→ **YOUR TASK**:
Filter these entries so that only lines with the word "APERTURE" remain.

↓

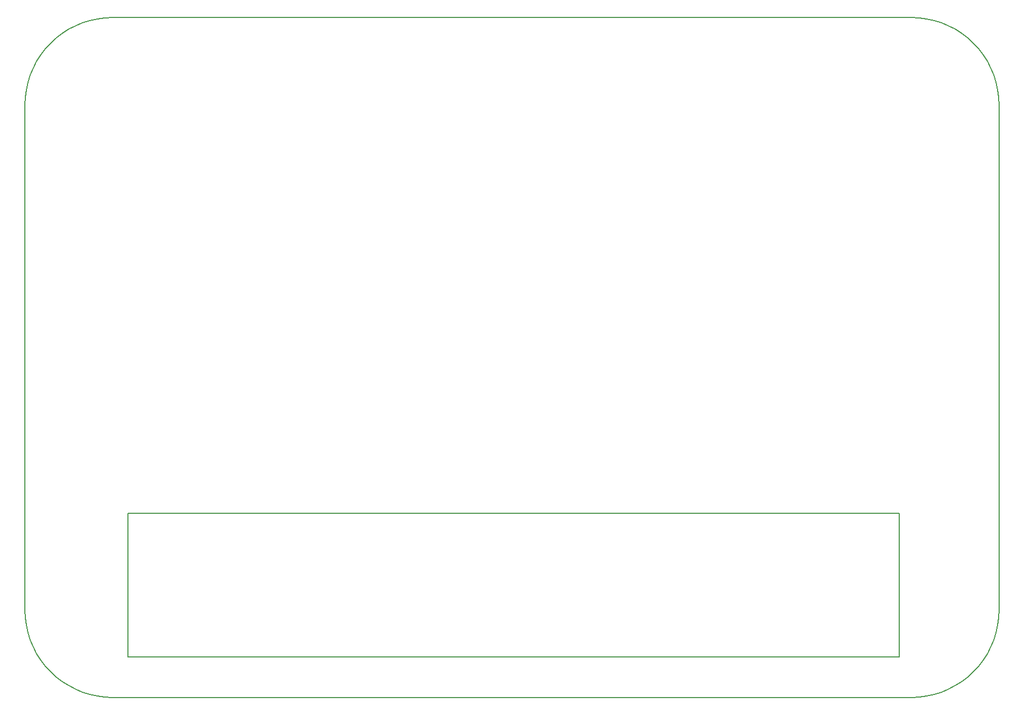
<source format=gko>
G04*
G04 #@! TF.GenerationSoftware,Altium Limited,Altium NEXUS,2.1.5 (53)*
G04*
G04 Layer_Color=16711935*
%FSLAX44Y44*%
%MOMM*%
G71*
G01*
G75*
%ADD11C,0.2000*%
D11*
X1400000Y213600D02*
Y443600D01*
X165000Y213600D02*
X1400000D01*
X165000D02*
Y443600D01*
X1400000D01*
X1420000Y1238550D02*
X1432202Y1238018D01*
X140000Y1238550D02*
X1420000D01*
X127798Y1238017D02*
X140000Y1238550D01*
X115689Y1236423D02*
X127798Y1238017D01*
X103765Y1233780D02*
X115689Y1236423D01*
X92117Y1230107D02*
X103765Y1233780D01*
X80833Y1225433D02*
X92117Y1230107D01*
X70000Y1219793D02*
X80833Y1225433D01*
X59699Y1213231D02*
X70000Y1219793D01*
X50010Y1205796D02*
X59699Y1213231D01*
X41005Y1197545D02*
X50010Y1205796D01*
X32754Y1188540D02*
X41005Y1197545D01*
X25319Y1178851D02*
X32754Y1188540D01*
X18756Y1168550D02*
X25319Y1178851D01*
X13117Y1157717D02*
X18756Y1168550D01*
X8443Y1146433D02*
X13117Y1157717D01*
X4770Y1134785D02*
X8443Y1146433D01*
X2127Y1122861D02*
X4770Y1134785D01*
X533Y1110752D02*
X2127Y1122861D01*
X0Y1098550D02*
X533Y1110752D01*
X0Y1098550D02*
X0Y288550D01*
X533Y276348D01*
X2127Y264239D01*
X4770Y252315D01*
X8443Y240667D01*
X13117Y229384D01*
X18757Y218550D01*
X25319Y208249D01*
X32754Y198560D01*
X41005Y189555D01*
X50010Y181304D01*
X59699Y173869D01*
X70000Y167306D01*
X80834Y161667D01*
X92117Y156993D01*
X103765Y153320D01*
X115689Y150677D01*
X127798Y149083D01*
X140000Y148550D01*
X1420000Y148550D01*
X1432202Y149083D01*
X1444311Y150677D01*
X1456235Y153321D01*
X1467883Y156993D01*
X1479167Y161667D01*
X1490000Y167307D01*
X1500301Y173869D01*
X1509990Y181304D01*
X1518995Y189555D01*
X1527246Y198560D01*
X1534681Y208249D01*
X1541244Y218550D01*
X1546883Y229384D01*
X1551557Y240667D01*
X1555230Y252316D01*
X1557873Y264240D01*
X1559467Y276348D01*
X1560000Y288550D01*
Y1098550D01*
X1559467Y1110752D02*
X1560000Y1098550D01*
X1557873Y1122861D02*
X1559467Y1110752D01*
X1555230Y1134785D02*
X1557873Y1122861D01*
X1551557Y1146433D02*
X1555230Y1134785D01*
X1546883Y1157717D02*
X1551557Y1146433D01*
X1541244Y1168550D02*
X1546883Y1157717D01*
X1534681Y1178851D02*
X1541244Y1168550D01*
X1527246Y1188541D02*
X1534681Y1178851D01*
X1518995Y1197545D02*
X1527246Y1188541D01*
X1509990Y1205797D02*
X1518995Y1197545D01*
X1500301Y1213231D02*
X1509990Y1205797D01*
X1490000Y1219794D02*
X1500301Y1213231D01*
X1479167Y1225433D02*
X1490000Y1219794D01*
X1467883Y1230107D02*
X1479167Y1225433D01*
X1456235Y1233780D02*
X1467883Y1230107D01*
X1444311Y1236423D02*
X1456235Y1233780D01*
X1432202Y1238018D02*
X1444311Y1236423D01*
M02*

</source>
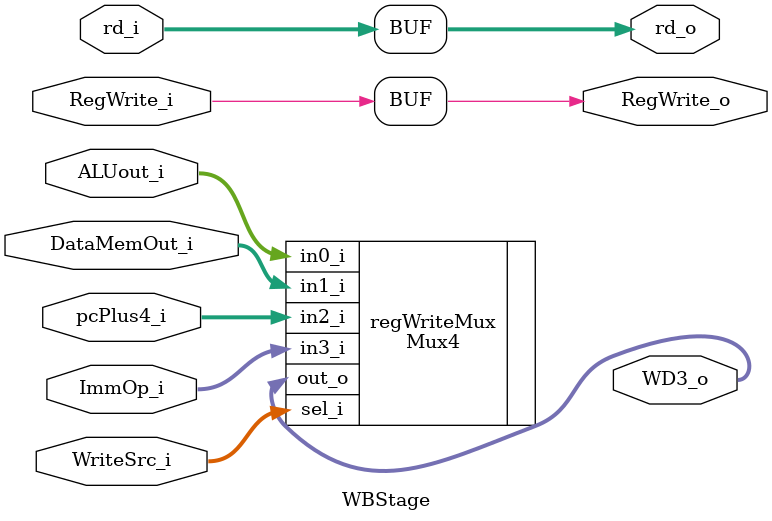
<source format=sv>
module WBStage (
	input logic 				RegWrite_i,
  input logic [1:0] 	WriteSrc_i,
  input logic [31:0] 	ALUout_i, // input for WB stage
  input logic [31:0] 	DataMemOut_i,
  input logic [31:0] 	pcPlus4_i,
  input logic [31:0] 	ImmOp_i,
  input logic [4:0]  	rd_i,

  output logic        RegWrite_o,
	output logic [4:0]	rd_o,
	output logic [31:0]	WD3_o
);

Mux4 #(32) regWriteMux (
	.sel_i (WriteSrc_i),
	.in0_i (ALUout_i),
	.in1_i (DataMemOut_i),
  .in2_i (pcPlus4_i),
  .in3_i (ImmOp_i),

	.out_o (WD3_o)
);

assign RegWrite_o = RegWrite_i;
assign rd_o = rd_i;

endmodule

</source>
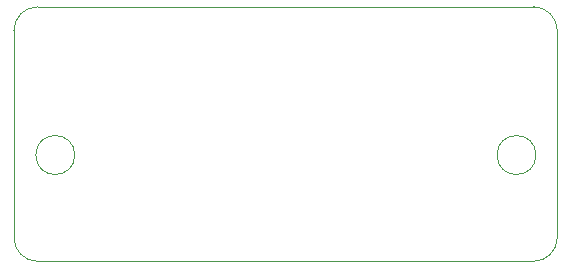
<source format=gbr>
G04 #@! TF.GenerationSoftware,KiCad,Pcbnew,(5.1.4-0-10_14)*
G04 #@! TF.CreationDate,2020-01-20T15:07:35+01:00*
G04 #@! TF.ProjectId,SIOSocket,53494f53-6f63-46b6-9574-2e6b69636164,rev?*
G04 #@! TF.SameCoordinates,Original*
G04 #@! TF.FileFunction,Profile,NP*
%FSLAX46Y46*%
G04 Gerber Fmt 4.6, Leading zero omitted, Abs format (unit mm)*
G04 Created by KiCad (PCBNEW (5.1.4-0-10_14)) date 2020-01-20 15:07:35*
%MOMM*%
%LPD*%
G04 APERTURE LIST*
%ADD10C,0.050000*%
G04 APERTURE END LIST*
D10*
X171000000Y-103000000D02*
X171000000Y-100000000D01*
X125000000Y-103000000D02*
X125000000Y-85450000D01*
X169000000Y-105000000D02*
X127000000Y-105000000D01*
X171000000Y-85450000D02*
X171000000Y-100000000D01*
X127000000Y-83450000D02*
X169000000Y-83450000D01*
X125000000Y-85450000D02*
G75*
G02X127000000Y-83450000I2000000J0D01*
G01*
X127000000Y-105000000D02*
G75*
G02X125000000Y-103000000I0J2000000D01*
G01*
X171000000Y-103000000D02*
G75*
G02X169000000Y-105000000I-2000000J0D01*
G01*
X169000000Y-83450000D02*
G75*
G02X171000000Y-85450000I0J-2000000D01*
G01*
X130150000Y-96000000D02*
G75*
G03X130150000Y-96000000I-1650000J0D01*
G01*
X169200000Y-96000000D02*
G75*
G03X169200000Y-96000000I-1650000J0D01*
G01*
M02*

</source>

↑

→ **RESULT**:
G04 APERTURE LIST*
G04 APERTURE END LIST*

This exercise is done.